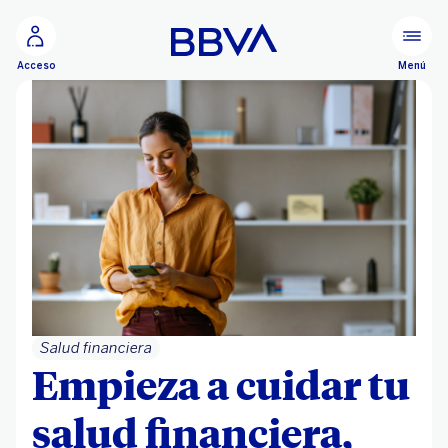
Ir al contenido principal
Menú
Acceso
Salud financiera
Empieza a cuidar tu
salud financiera,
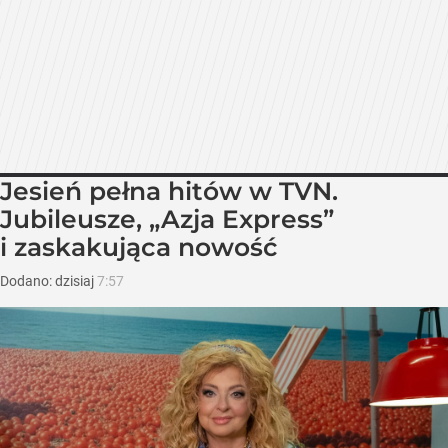
Jesień pełna hitów w TVN.
Jubileusze, „Azja Express”
i zaskakująca nowość
Dodano:
dzisiaj
7:57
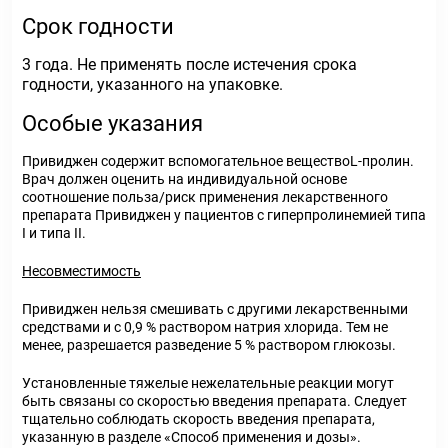
Срок годности
3 года. Не применять после истечения срока
годности, указанного на упаковке.
Особые указания
Привиджен содержит вспомогательное веществоL-пролин.
Врач должен оценить на индивидуальной основе
соотношение польза/риск применения лекарственного
препарата Привиджен у пациентов с гиперпролинемией типа
I и типа II.
Несовместимость
Привиджен нельзя смешивать с другими лекарственными
средствами и с 0,9 % раствором натрия хлорида. Тем не
менее, разрешается разведение 5 % раствором глюкозы.
Установленные тяжелые нежелательные реакции могут
быть связаны со скоростью введения препарата. Следует
тщательно соблюдать скорость введения препарата,
указанную в разделе «Способ применения и дозы».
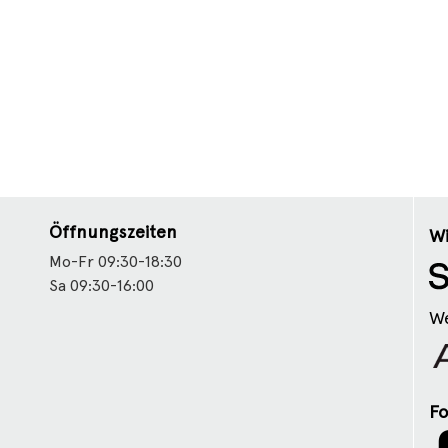
Öffnungszeiten
Wi
Mo-Fr 09:30-18:30
Sa 09:30-16:00
We
Fo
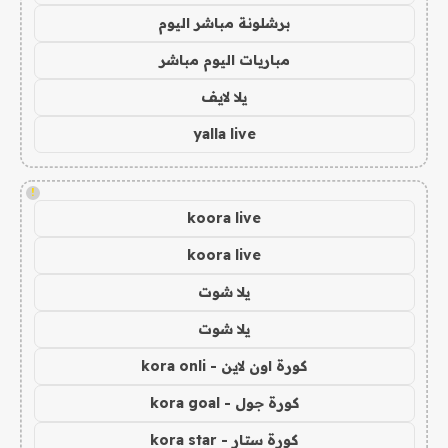
برشلونة مباشر اليوم
مباريات اليوم مباشر
يلا لايف
yalla live
!
koora live
koora live
يلا شوت
يلا شوت
كورة اون لاين - kora onli
كورة جول - kora goal
كورة ستار - kora star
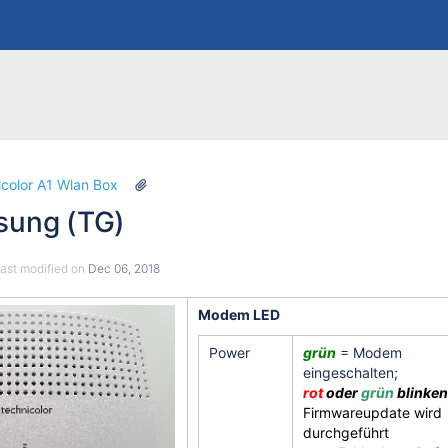
Skip
Go
color A1 Wlan Box
to
to
sung (TG)
end
start
of
of
banner
banner
 last modified on
Dec 06, 2018
Modem LED
Power
grün
= Modem
eingeschalten;
rot
oder
grün
blinken
Firmwareupdate wird
durchgeführt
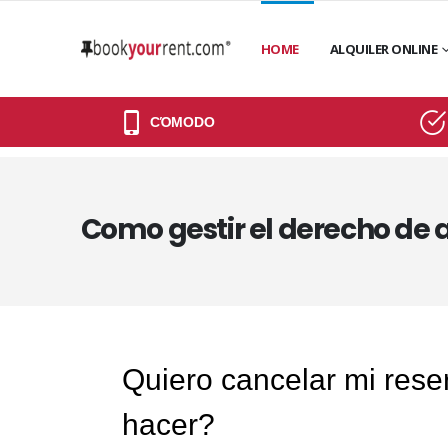
HOME
ALQUILER ONLINE
CΌMODO
Como gestir el derecho de 
Quiero cancelar mi rese
hacer?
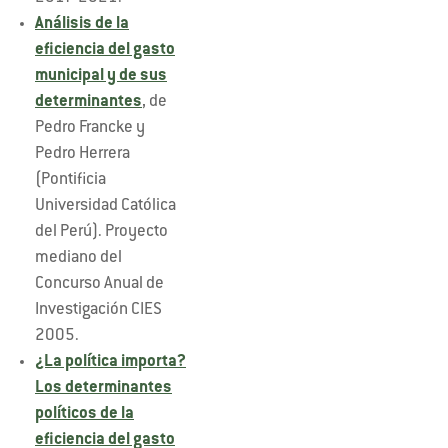
Análisis de la
eficiencia del gasto
municipal y de sus
determinantes
, de
Pedro Francke y
Pedro Herrera
(Pontificia
Universidad Católica
del Perú). Proyecto
mediano del
Concurso Anual de
Investigación CIES
2005.
¿La política importa?
Los determinantes
políticos de la
eficiencia del gasto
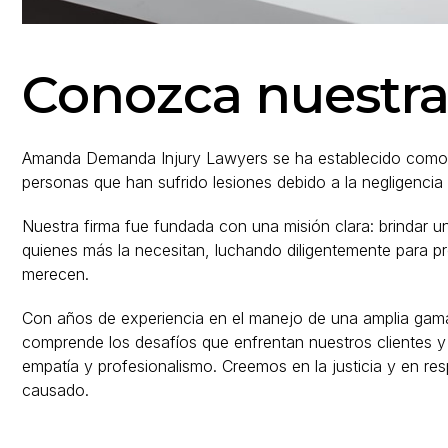
Conozca nuestra 
Amanda Demanda Injury Lawyers se ha establecido como u
personas que han sufrido lesiones debido a la negligencia
Nuestra firma fue fundada con una misión clara: brindar u
quienes más la necesitan, luchando diligentemente para 
merecen.
Con años de experiencia en el manejo de una amplia gama
comprende los desafíos que enfrentan nuestros clientes y 
empatía y profesionalismo. Creemos en la justicia y en res
causado.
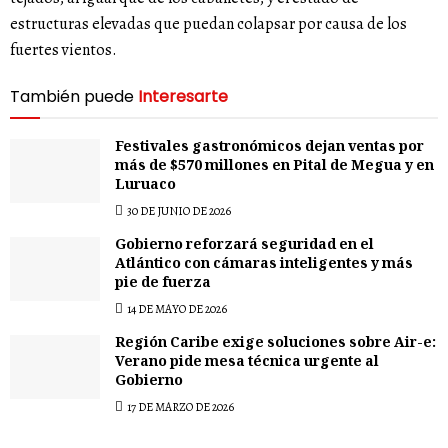
estructuras elevadas que puedan colapsar por causa de los
fuertes vientos.
También puede
Interesarte
Festivales gastronómicos dejan ventas por
más de $570 millones en Pital de Megua y en
Luruaco
30 DE JUNIO DE 2026
Gobierno reforzará seguridad en el
Atlántico con cámaras inteligentes y más
pie de fuerza
14 DE MAYO DE 2026
Región Caribe exige soluciones sobre Air-e:
Verano pide mesa técnica urgente al
Gobierno
17 DE MARZO DE 2026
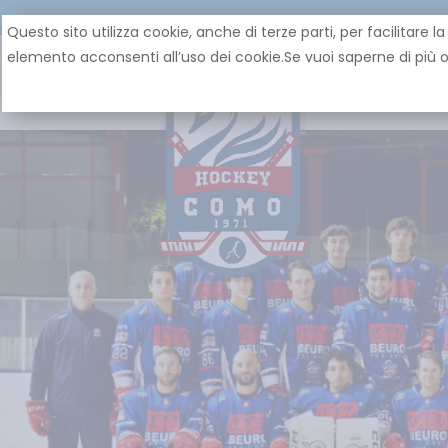
Questo sito utilizza cookie, anche di terze parti, per facilita
elemento acconsenti all’uso dei cookie.Se vuoi saperne di più o 
HOME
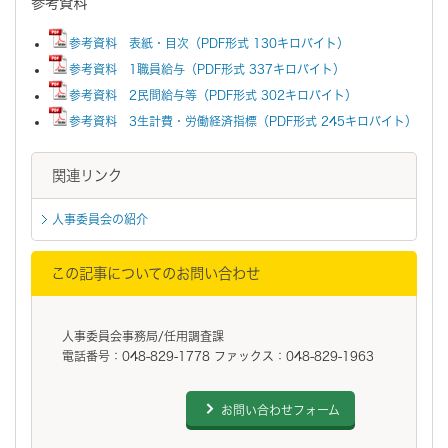
参考資料
参考資料 表紙・目次（PDF形式 130キロバイト）
参考資料 1職員給与（PDF形式 337キロバイト）
参考資料 2民間給与等（PDF形式 302キロバイト）
参考資料 3生計費・労働経済指標（PDF形式 245キロバイト）
関連リンク
人事委員会の紹介
この記事についてのお問い合わせ
人事委員会事務局/任用調査課
電話番号：048-829-1778 ファックス：048-829-1963
お問い合わせフォーム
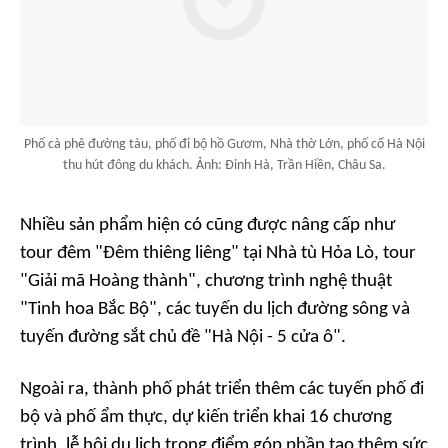
Phố cà phê đường tàu, phố đi bộ hồ Gươm, Nhà thờ Lớn, phố cổ Hà Nội
thu hút đông du khách. Ảnh: Đinh Hà, Trần Hiền, Châu Sa.
Nhiều sản phẩm hiện có cũng được nâng cấp như
tour đêm "Đêm thiêng liêng" tại Nhà tù Hỏa Lò, tour
"Giải mã Hoàng thành", chương trình nghệ thuật
"Tinh hoa Bắc Bộ", các tuyến du lịch đường sông và
tuyến đường sắt chủ đề "Hà Nội - 5 cửa ô".
Ngoài ra, thành phố phát triển thêm các tuyến phố đi
bộ và phố ẩm thực, dự kiến triển khai 16 chương
trình, lễ hội du lịch trọng điểm góp phần tạo thêm sức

### [Task goal]
Search the entries for the word "financiera" and gather every line where it appears.

### [Task answer]
Salud financiera
salud financiera,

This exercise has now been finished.